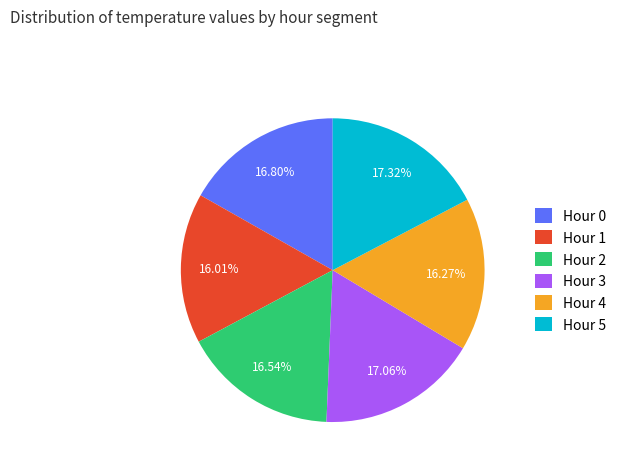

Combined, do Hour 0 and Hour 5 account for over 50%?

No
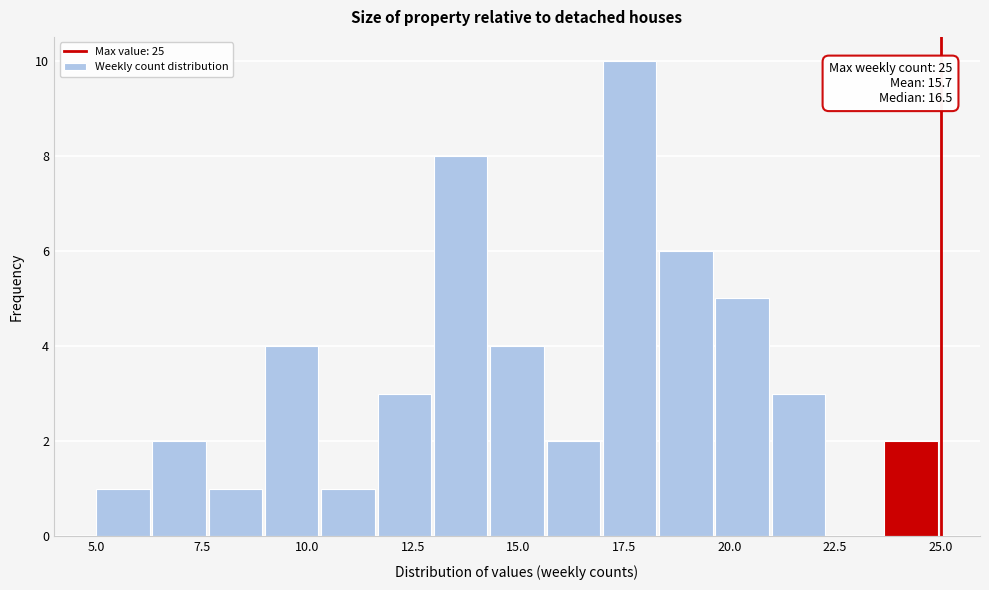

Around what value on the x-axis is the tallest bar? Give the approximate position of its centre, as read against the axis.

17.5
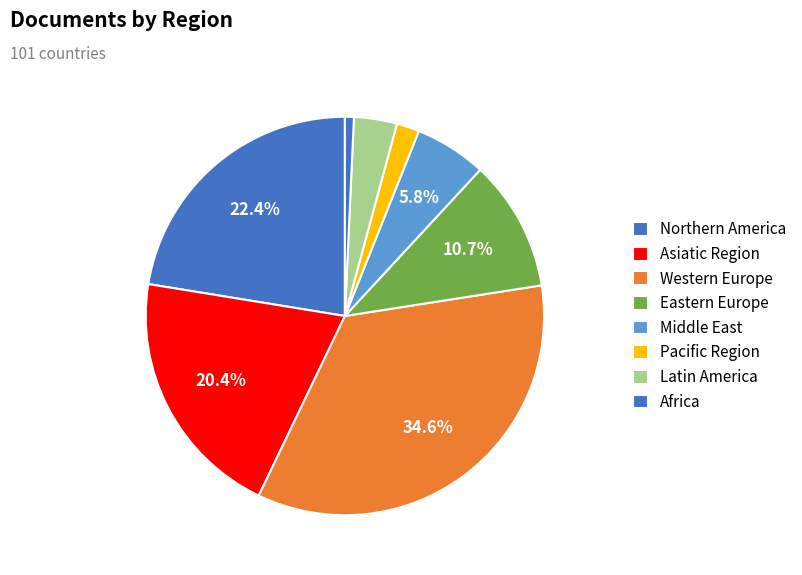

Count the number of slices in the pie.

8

———

Repita sem nenhuma alteração todas as linhas da listagem acima, omitindo as imagens na sua resposta.

— SUA RESPOSTA —
Combined, do Hour 0 and Hour 5 account for over 50%?

No

Around what value on the x-axis is the tallest bar? Give the approximate position of its centre, as read against the axis.

17.5

Count the number of slices in the pie.

8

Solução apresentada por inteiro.